In the Western Mystery Tradition, more seems to be made of archetypal images and their potentially transforming power. Jung was very aware of this, just contemplating these images, like the grail, initiates an effervescent alchemical process in the mind.
Your contrast between a “rather dry” experience with Buddhist meditations and the “effervescent alchemical process in the mind” associated with the Western Mystery Tradition” resonates for me as well.
James, I am catching up on your blog posts. Your described practice here nearly mirrors my contemplative communion with the Light of Brighid, imaginally taking place beside Her holy well of healing/wisdom, in a sacred grove. 🙂
Thank you for sharing this aspect of your practice Erin. The imaginal aspect also makes personal sense of me – my sense of connection with Sophia came spontaneously within an inner grove framework and always involved the presence of water. Eventually her nemeton within my imaginal heart space was a walled garden with a fountain at the centre, very much linked to qualities of healing and wisdom as well as life itself.

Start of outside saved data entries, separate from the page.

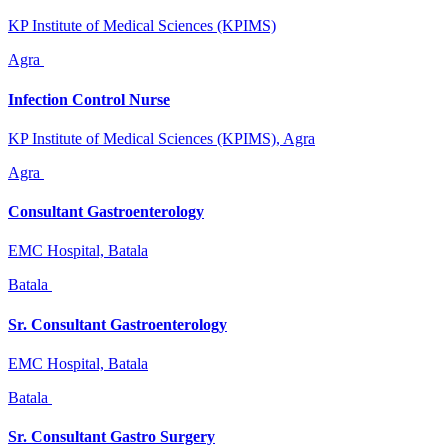
KP Institute of Medical Sciences (KPIMS)
Agra
Infection Control Nurse
KP Institute of Medical Sciences (KPIMS), Agra
Agra
Consultant Gastroenterology
EMC Hospital, Batala
Batala
Sr. Consultant Gastroenterology
EMC Hospital, Batala
Batala
Sr. Consultant Gastro Surgery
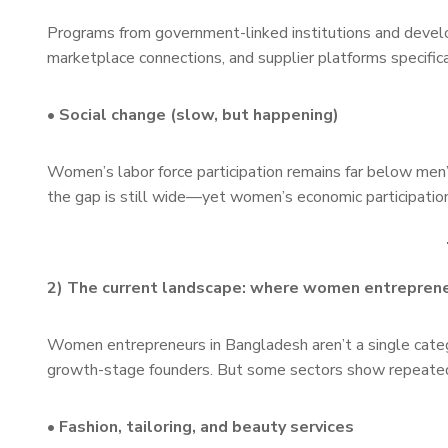
Programs from government-linked institutions and developm
marketplace connections, and supplier platforms specifi
• Social change (slow, but happening)
Women’s labor force participation remains far below men’
the gap is still wide—yet women’s economic participation
2) The current landscape: where women entreprene
Women entrepreneurs in Bangladesh aren’t a single categ
growth-stage founders. But some sectors show repeat
• Fashion, tailoring, and beauty services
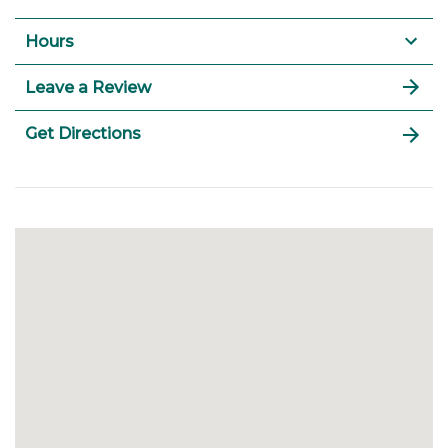
Hours
Leave a Review
Get Directions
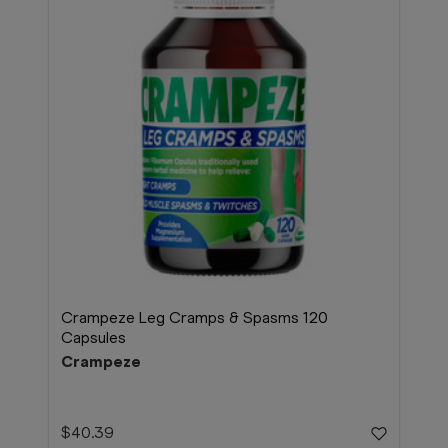
Crampeze Leg Cramps & Spasms 120
Capsules
Crampeze
$40.39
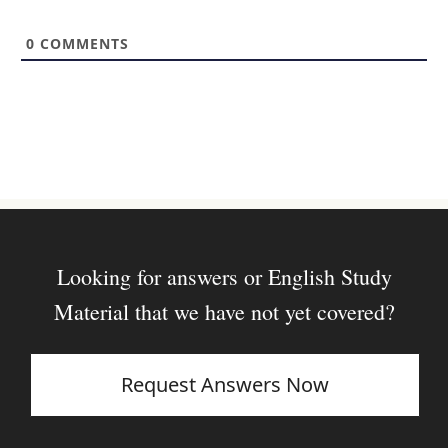
i
t
0
COMMENTS
e
Looking for answers or English Study
Material that we have not yet covered?
Request Answers Now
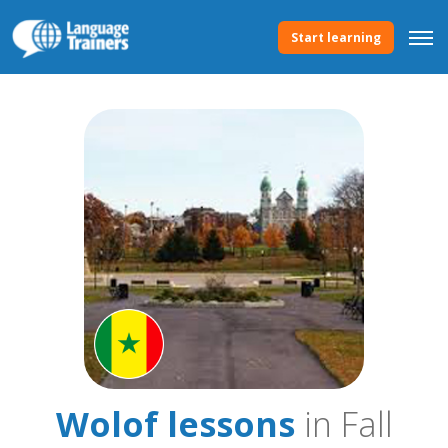
Start learning
Wolof lessons
in Fall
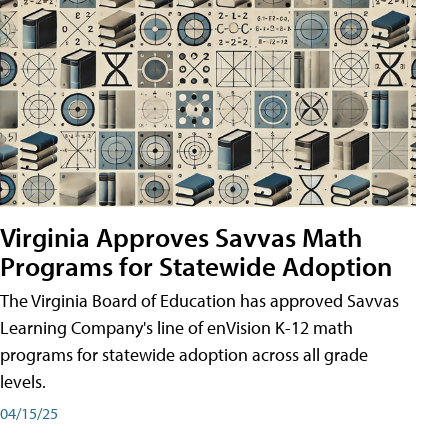
Virginia Approves Savvas Math
Programs for Statewide Adoption
The Virginia Board of Education has approved Savvas
Learning Company's line of enVision K-12 math
programs for statewide adoption across all grade
levels.
04/15/25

Excellent post. I’ve just started the OBOD Bardic Grade and I’d already been drawn to many aspects of Gnosticism for a while now. I feel very strongly that both are true to a great extent, although sometimes appearing to be contactictory at a surface level, and it’s nice to stumble accross another OBOD member drawing similar conclusions avout the value of both Druidry and Gnosticism and incorporating both into his practice.
Thanks Matthew. I shall have more to say about these questions when I return to active blogging.